In lecture 4, we will see that ZD does poorly in an Axelrod tournament, in part because when two ZD
extortionary strategies meet, they end up with DD lowest value unless they decide to move their conditional
probabilities of cooperation higher to be generous and play TFT.
Conclusion
1- In one on one contests where winner lives and loser dies, D triumphs. ALL D wins or draws all the
time. It beats TFT on round one, ties afterwards. TFT never wins one on one.
2-- Outcomes in tournament with many strategies depend on ecology/population of strategies and how
they evolve over time -->analysis of evolutionary stable strategies (ESS) next class, where strategies evolve
depending on their total points relative to others.

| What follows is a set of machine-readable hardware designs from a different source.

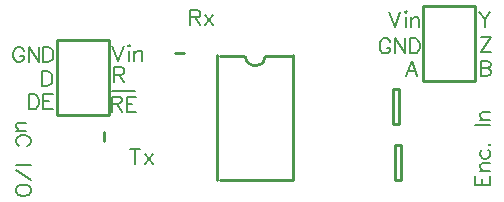
<source format=gbr>
G04 DipTrace Beta 2.9.0.1*
G04 TopSilk.gbr*
%MOIN*%
G04 #@! TF.FileFunction,Legend,Top*
G04 #@! TF.Part,Single*
%ADD10C,0.009843*%
%ADD16C,0.007*%
%ADD42C,0.00772*%
%FSLAX26Y26*%
G04*
G70*
G90*
G75*
G01*
G04 TopSilk*
%LPD*%
X978558Y904343D2*
D10*
X947062D1*
X1679580Y596949D2*
Y478812D1*
X1699225D1*
Y596949D1*
X1679580D1*
X1673329Y784469D2*
Y666332D1*
X1692974D1*
Y784469D1*
X1673329D1*
X710572Y609526D2*
Y641022D1*
X726256Y947547D2*
X553028D1*
Y695579D1*
X726256D1*
Y947547D1*
X1774424Y809304D2*
X1947652D1*
Y1061273D1*
X1774424D1*
Y809304D1*
X1088603Y895608D2*
Y479991D1*
X1340673Y895608D2*
Y479991D1*
X1095899Y481529D2*
X1339650D1*
X1095899Y894070D2*
X1177134D1*
X1245869D2*
X1339650D1*
X1182250Y889373D2*
G03X1247025Y889373I32387J3481D01*
G01*
X737786Y775290D2*
D16*
X812794D1*
X1665109Y940163D2*
D42*
X1662732Y944917D1*
X1657924Y949725D1*
X1653171Y952102D1*
X1643609D1*
X1638801Y949725D1*
X1634048Y944917D1*
X1631616Y940163D1*
X1629239Y932978D1*
Y920985D1*
X1631616Y913855D1*
X1634048Y909047D1*
X1638801Y904294D1*
X1643609Y901862D1*
X1653171D1*
X1657924Y904294D1*
X1662732Y909047D1*
X1665109Y913855D1*
Y920985D1*
X1653171D1*
X1714042Y952102D2*
Y901862D1*
X1680548Y952102D1*
Y901862D1*
X1729481Y952102D2*
Y901862D1*
X1746228D1*
X1753413Y904294D1*
X1758221Y909047D1*
X1760598Y913855D1*
X1762974Y920985D1*
Y932978D1*
X1760598Y940163D1*
X1758221Y944917D1*
X1753413Y949725D1*
X1746228Y952102D1*
X1729481D1*
X1755050Y826854D2*
X1735872Y877094D1*
X1716748Y826854D1*
X1723933Y843600D2*
X1747865D1*
X1966775Y877094D2*
Y826854D1*
X1988330D1*
X1995515Y829286D1*
X1997891Y831662D1*
X2000268Y836415D1*
Y843600D1*
X1997891Y848409D1*
X1995515Y850786D1*
X1988330Y853162D1*
X1995515Y855594D1*
X1997891Y857971D1*
X2000268Y862724D1*
Y867532D1*
X1997891Y872285D1*
X1995515Y874717D1*
X1988330Y877094D1*
X1966775D1*
Y853162D2*
X1988330D1*
X1966775Y958352D2*
X2000268D1*
X1966775Y908112D1*
X2000268D1*
X1960524Y1039611D2*
X1979647Y1015679D1*
Y989371D1*
X1998770Y1039611D2*
X1979647Y1015679D1*
X1660492Y1039611D2*
X1679616Y989371D1*
X1698739Y1039611D1*
X1714178D2*
X1716555Y1037234D1*
X1718987Y1039611D1*
X1716555Y1042043D1*
X1714178Y1039611D1*
X1716555Y1022864D2*
Y989371D1*
X1734426Y1022864D2*
Y989371D1*
Y1013303D2*
X1741611Y1020488D1*
X1746419Y1022864D1*
X1753549D1*
X1758358Y1020488D1*
X1760734Y1013303D1*
Y989371D1*
X1947780Y494415D2*
Y463353D1*
X1998020D1*
Y494415D1*
X1971712Y463353D2*
Y482477D1*
X1964527Y509854D2*
X1998020D1*
X1974089D2*
X1966904Y517039D1*
X1964527Y521848D1*
Y528977D1*
X1966904Y533786D1*
X1974089Y536162D1*
X1998020D1*
X1971712Y580342D2*
X1966904Y575533D1*
X1964527Y570725D1*
Y563595D1*
X1966904Y558787D1*
X1971712Y554033D1*
X1978897Y551602D1*
X1983650D1*
X1990835Y554033D1*
X1995588Y558787D1*
X1998020Y563595D1*
Y570725D1*
X1995588Y575533D1*
X1990835Y580342D1*
X1993212Y598158D2*
X1995644Y595781D1*
X1998020Y598158D1*
X1995644Y600589D1*
X1993212Y598158D1*
X1947780Y664630D2*
X1998020D1*
X1964527Y680069D2*
X1998020D1*
X1974089D2*
X1966904Y687254D1*
X1964527Y692062D1*
Y699192D1*
X1966903Y704001D1*
X1974089Y706377D1*
X1998020D1*
X443658Y911157D2*
X441281Y915910D1*
X436473Y920719D1*
X431719Y923095D1*
X422158D1*
X417349Y920719D1*
X412596Y915910D1*
X410164Y911157D1*
X407788Y903972D1*
Y891978D1*
X410164Y884849D1*
X412596Y880040D1*
X417349Y875287D1*
X422158Y872855D1*
X431719D1*
X436473Y875287D1*
X441281Y880040D1*
X443658Y884849D1*
Y891978D1*
X431719D1*
X492590Y923095D2*
Y872855D1*
X459097Y923095D1*
Y872855D1*
X508029Y923095D2*
Y872855D1*
X524776D1*
X531961Y875287D1*
X536770Y880040D1*
X539146Y884849D1*
X541523Y891978D1*
Y903972D1*
X539146Y911157D1*
X536770Y915910D1*
X531961Y920719D1*
X524776Y923095D1*
X508029D1*
X504672Y843133D2*
Y792893D1*
X521419D1*
X528604Y795325D1*
X533412Y800078D1*
X535789Y804887D1*
X538165Y812016D1*
Y824010D1*
X535789Y831195D1*
X533412Y835948D1*
X528604Y840757D1*
X521419Y843133D1*
X504672D1*
X458927Y765816D2*
Y715576D1*
X475673D1*
X482858Y718007D1*
X487667Y722761D1*
X490043Y727569D1*
X492420Y734699D1*
Y746692D1*
X490043Y753877D1*
X487667Y758631D1*
X482858Y763439D1*
X475673Y765816D1*
X458927D1*
X538921D2*
X507859D1*
Y715576D1*
X538921D1*
X507859Y741884D2*
X526983D1*
X736828Y734402D2*
X758328D1*
X765513Y736834D1*
X767945Y739211D1*
X770322Y743964D1*
Y748772D1*
X767945Y753526D1*
X765513Y755957D1*
X758328Y758334D1*
X736828D1*
Y708094D1*
X753575Y734402D2*
X770322Y708094D1*
X816822Y758334D2*
X785761D1*
Y708094D1*
X816822D1*
X785761Y734402D2*
X804884D1*
X744705Y831703D2*
X766205D1*
X773390Y834135D1*
X775822Y836511D1*
X778198Y841264D1*
Y846073D1*
X775822Y850826D1*
X773390Y853258D1*
X766205Y855634D1*
X744705D1*
Y805394D1*
X761452Y831703D2*
X778198Y805394D1*
X737781Y928053D2*
X756904Y877813D1*
X776028Y928053D1*
X791467D2*
X793843Y925677D1*
X796275Y928053D1*
X793843Y930485D1*
X791467Y928053D1*
X793843Y911306D2*
Y877813D1*
X811715Y911306D2*
Y877813D1*
Y901745D2*
X818900Y908930D1*
X823708Y911306D1*
X830838D1*
X835646Y908930D1*
X838023Y901745D1*
Y877813D1*
X450125Y671068D2*
X426194D1*
X419064Y668691D1*
X416632Y663883D1*
Y656698D1*
X419064Y651945D1*
X426194Y644760D1*
X450125D2*
X416632D1*
X454934Y593450D2*
X459687Y595827D1*
X464495Y600636D1*
X466872Y605389D1*
Y614950D1*
X464495Y619759D1*
X459687Y624512D1*
X454934Y626944D1*
X447749Y629320D1*
X435755D1*
X428625Y626944D1*
X423817Y624512D1*
X419064Y619759D1*
X416632Y614950D1*
Y605389D1*
X419064Y600636D1*
X423817Y595827D1*
X428625Y593451D1*
X466872Y529410D2*
X416632D1*
Y513971D2*
X466817Y480478D1*
X466872Y450668D2*
X464495Y455477D1*
X459687Y460230D1*
X454934Y462662D1*
X447749Y465038D1*
X435755D1*
X428625Y462662D1*
X423817Y460230D1*
X419064Y455477D1*
X416632Y450668D1*
Y441107D1*
X419064Y436354D1*
X423817Y431545D1*
X428625Y429169D1*
X435755Y426792D1*
X447749D1*
X454934Y429169D1*
X459687Y431545D1*
X464495Y436354D1*
X466872Y441107D1*
Y450668D1*
X997923Y1021930D2*
X1019423D1*
X1026608Y1024362D1*
X1029040Y1026738D1*
X1031416Y1031491D1*
Y1036300D1*
X1029040Y1041053D1*
X1026608Y1043485D1*
X1019423Y1045862D1*
X997923D1*
Y995622D1*
X1014669Y1021930D2*
X1031416Y995622D1*
X1046855Y1029115D2*
X1073164Y995622D1*
Y1029115D2*
X1046855Y995622D1*
X814648Y583313D2*
Y533073D1*
X797902Y583313D2*
X831395D1*
X846834Y566566D2*
X873143Y533073D1*
Y566566D2*
X846834Y533073D1*
M02*

</source>
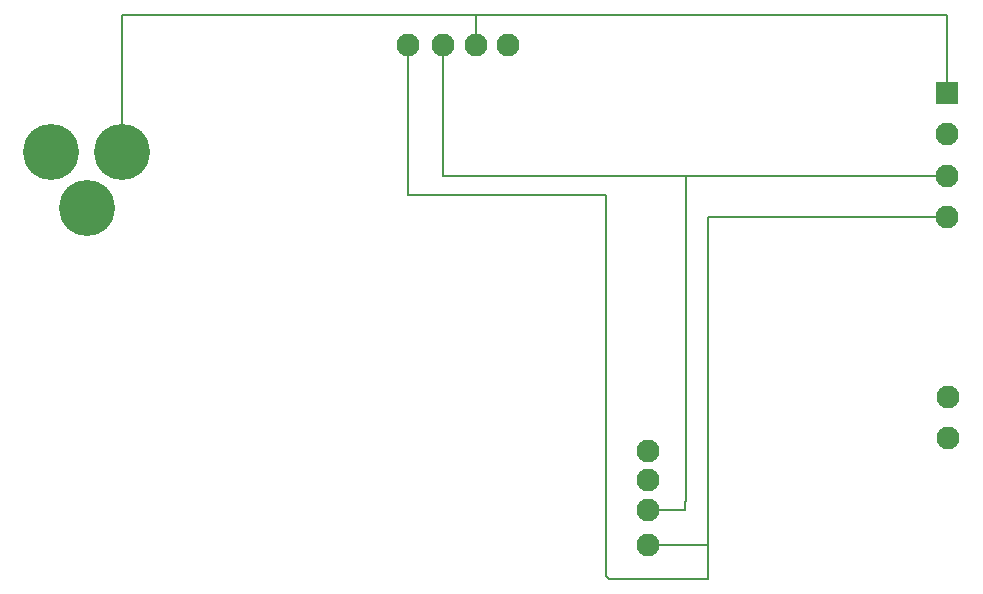
<source format=gbr>
%TF.GenerationSoftware,KiCad,Pcbnew,8.0.2-1*%
%TF.CreationDate,2024-07-11T16:18:04-04:00*%
%TF.ProjectId,stairs light strip,73746169-7273-4206-9c69-676874207374,rev?*%
%TF.SameCoordinates,Original*%
%TF.FileFunction,Copper,L1,Top*%
%TF.FilePolarity,Positive*%
%FSLAX46Y46*%
G04 Gerber Fmt 4.6, Leading zero omitted, Abs format (unit mm)*
G04 Created by KiCad (PCBNEW 8.0.2-1) date 2024-07-11 16:18:04*
%MOMM*%
%LPD*%
G01*
G04 APERTURE LIST*
%TA.AperFunction,ComponentPad*%
%ADD10C,1.950000*%
%TD*%
%TA.AperFunction,ComponentPad*%
%ADD11R,1.950000X1.950000*%
%TD*%
%TA.AperFunction,ComponentPad*%
%ADD12C,4.743000*%
%TD*%
%TA.AperFunction,Conductor*%
%ADD13C,0.200000*%
%TD*%
G04 APERTURE END LIST*
D10*
%TO.P,pir-motion-sensor1,1,Pin_1*%
%TO.N,Net-(pir-motion-sensor1-Pin_1)*%
X195133398Y-91440000D03*
%TO.P,pir-motion-sensor1,2,Pin_2*%
%TO.N,Net-(pir-motion-sensor1-Pin_2)*%
X198133398Y-91440000D03*
%TO.P,pir-motion-sensor1,3,Pin_3*%
%TO.N,Net-(pir-motion-sensor1-Pin_3)*%
X200883398Y-91440000D03*
%TO.P,pir-motion-sensor1,4,Pin_4*%
%TO.N,Net-(pir-motion-sensor1-Pin_4)*%
X203633398Y-91440000D03*
%TD*%
D11*
%TO.P,pir terminal block,1,1*%
%TO.N,Net-(pir-motion-sensor1-Pin_3)*%
X240803398Y-95540000D03*
D10*
%TO.P,pir terminal block,2,2*%
%TO.N,Net-(pir-motion-sensor1-Pin_4)*%
X240803398Y-99040000D03*
%TO.P,pir terminal block,3,3*%
%TO.N,Net-(pir-motion-sensor1-Pin_2)*%
X240803398Y-102540000D03*
%TO.P,pir terminal block,4,4*%
%TO.N,Net-(pir-motion-sensor1-Pin_1)*%
X240803398Y-106040000D03*
%TD*%
D12*
%TO.P,barrel jack,1,1*%
%TO.N,Net-(pir-motion-sensor1-Pin_3)*%
X170952398Y-100544000D03*
%TO.P,barrel jack,2,2*%
%TO.N,Net-(pir-motion-sensor1-Pin_4)*%
X164952398Y-100544000D03*
%TO.P,barrel jack,3,3*%
%TO.N,unconnected-(barrel-jack1-Pad3)*%
X167952398Y-105244000D03*
%TD*%
D10*
%TO.P,pwm-dimmer1,1,Pin_1*%
%TO.N,Net-(pir-motion-sensor1-Pin_1)*%
X215453398Y-133810000D03*
%TO.P,pwm-dimmer1,2,Pin_2*%
%TO.N,Net-(pir-motion-sensor1-Pin_2)*%
X215453398Y-130810000D03*
%TO.P,pwm-dimmer1,3,Pin_3*%
%TO.N,Net-(pwm-dimmer1-Pin_3)*%
X215453398Y-128310000D03*
%TO.P,pwm-dimmer1,4,Pin_4*%
%TO.N,Net-(pwm-dimmer1-Pin_4)*%
X215453398Y-125810000D03*
%TD*%
%TO.P,light strip terminal block,1,1*%
%TO.N,Net-(pwm-dimmer1-Pin_3)*%
X240853398Y-121285000D03*
%TO.P,light strip terminal block,2,2*%
%TO.N,Net-(pwm-dimmer1-Pin_4)*%
X240853398Y-124785000D03*
%TD*%
D13*
%TO.N,Net-(pir-motion-sensor1-Pin_1)*%
X220533398Y-133858000D02*
X220533398Y-133350000D01*
X211897398Y-104140000D02*
X195133398Y-104140000D01*
X215453398Y-133810000D02*
X220485398Y-133810000D01*
X212151398Y-136652000D02*
X211897398Y-136398000D01*
X220533398Y-136652000D02*
X212151398Y-136652000D01*
X220533398Y-133350000D02*
X220533398Y-106040000D01*
X220533398Y-106040000D02*
X240803398Y-106040000D01*
X220533398Y-133350000D02*
X220533398Y-136652000D01*
X195133398Y-104140000D02*
X195133398Y-91440000D01*
X220485398Y-133810000D02*
X220533398Y-133858000D01*
X211897398Y-136398000D02*
X211897398Y-104140000D01*
%TO.N,Net-(pir-motion-sensor1-Pin_2)*%
X218628398Y-130810000D02*
X218628398Y-130104000D01*
X218628398Y-130104000D02*
X218652398Y-130080000D01*
X198133398Y-102540000D02*
X198133398Y-91440000D01*
X240803398Y-102540000D02*
X218652398Y-102540000D01*
X215453398Y-130810000D02*
X218628398Y-130810000D01*
X218652398Y-102540000D02*
X198133398Y-102540000D01*
X218652398Y-102540000D02*
X218652398Y-130080000D01*
%TO.N,Net-(pir-motion-sensor1-Pin_3)*%
X170952398Y-88900000D02*
X200883398Y-88900000D01*
X200883398Y-90163300D02*
X200883398Y-88900000D01*
X200883398Y-88900000D02*
X240803398Y-88900000D01*
X240803398Y-88900000D02*
X240803398Y-95540000D01*
X170952398Y-100544000D02*
X170952398Y-88900000D01*
X200883398Y-90163300D02*
X200883398Y-91440000D01*
%TD*%
M02*

</source>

3-- Both cooperative and defect strategies score most when playing against C strategies, but D scores
more. Cooperative strategies outscore D by playing against TFT-type strategies. Even though TFT-type may
lose every one on one, it will “win” by scoring relatively more points than defect-type strategy.
4 – ZD strategies allows player to determine outcomes of another player who seeks to maximize their
rewards and thus win one-on-one against that player but falter when both players know ZD and are willing to
sacrifice rewards to change the game (and in evolutionary context, as we see next class).